Other titles, based on the interview with Amin Batah, which were accompanied with photographs, state: "Why does the State practices persecution and discriminates between its own citizens?"..."Our only National Centre was confiscated by the [ruling] 'National Party' that transformed it into its own base!"..."Our relationship with Baha'is abroad is spiritual, and they do not provide us with any financial subsidy."
In another section, in which the article explains the role and functions of the head of the Baha'i Faith, it states in its title: "The Universal House of Justice is the most eminent international authority that organizes their affairs." In a section regarding the Baha'i World Community, it states in the title: "Five million members in the Baha'i International Community."
On the fifth of January, another "opinion" article was published in Al-Ahram, Egypt's semi-official newspaper, addressing the issue of prejudice.

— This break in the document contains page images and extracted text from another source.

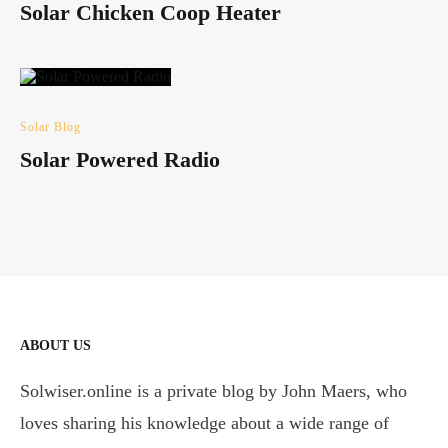
Solar Chicken Coop Heater
Solar Blog
Solar Powered Radio
ABOUT US
Solwiser.online is a private blog by John Maers, who
loves sharing his knowledge about a wide range of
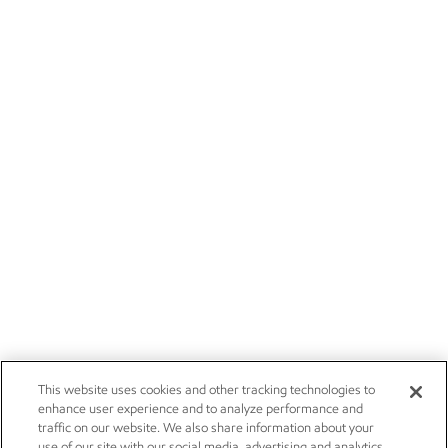
This website uses cookies and other tracking technologies to
enhance user experience and to analyze performance and
traffic on our website. We also share information about your
use of our site with our social media, advertising and analytics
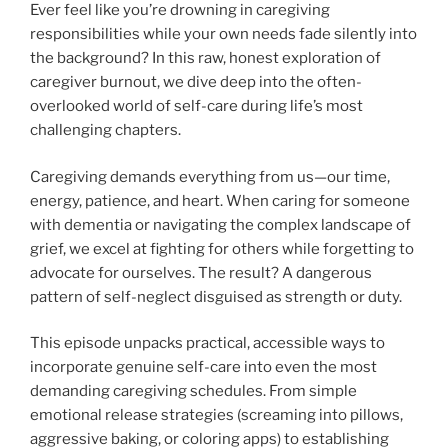
Ever feel like you’re drowning in caregiving
responsibilities while your own needs fade silently into
the background? In this raw, honest exploration of
caregiver burnout, we dive deep into the often-
overlooked world of self-care during life’s most
challenging chapters.
Caregiving demands everything from us—our time,
energy, patience, and heart. When caring for someone
with dementia or navigating the complex landscape of
grief, we excel at fighting for others while forgetting to
advocate for ourselves. The result? A dangerous
pattern of self-neglect disguised as strength or duty.
This episode unpacks practical, accessible ways to
incorporate genuine self-care into even the most
demanding caregiving schedules. From simple
emotional release strategies (screaming into pillows,
aggressive baking, or coloring apps) to establishing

This article was written by Dr. Ali Eldeen Helal. In an enlightened analysis, the author examines the question of diversity, whether it is religious, racial, cultural or linguistic. He presents a clear and logical case for the need to eliminate all forms of prejudice from the Egyptian society, particularly when based on religious differences. He concludes by indicating that, based on the world's historical experience, a society can place itself on the road to progress, prosperity and greatness when it is confident that it can eliminate prejudice and when the spirit of loving acceptance is planted in the hearts and minds of its people.

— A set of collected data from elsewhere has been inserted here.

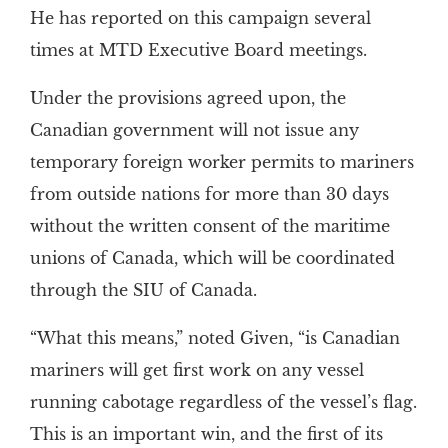
He has reported on this campaign several
times at MTD Executive Board meetings.
Under the provisions agreed upon, the
Canadian government will not issue any
temporary foreign worker permits to mariners
from outside nations for more than 30 days
without the written consent of the maritime
unions of Canada, which will be coordinated
through the SIU of Canada.
“What this means,” noted Given, “is Canadian
mariners will get first work on any vessel
running cabotage regardless of the vessel’s flag.
This is an important win, and the first of its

It is heartwarming indeed to observe that the flame of hope is never extinguished in Egypt. This is only because Egyptians, by nature, are known to be generally moderate in their views. It takes a tremendous degree of courage for people to speak out on behalf of the oppressed, particularly when the voice of the extremist minority tends to be much louder and threatening. As a matter of survival, though, the voice of moderation has no alternative but to counteract with promoting acceptance and righteousness.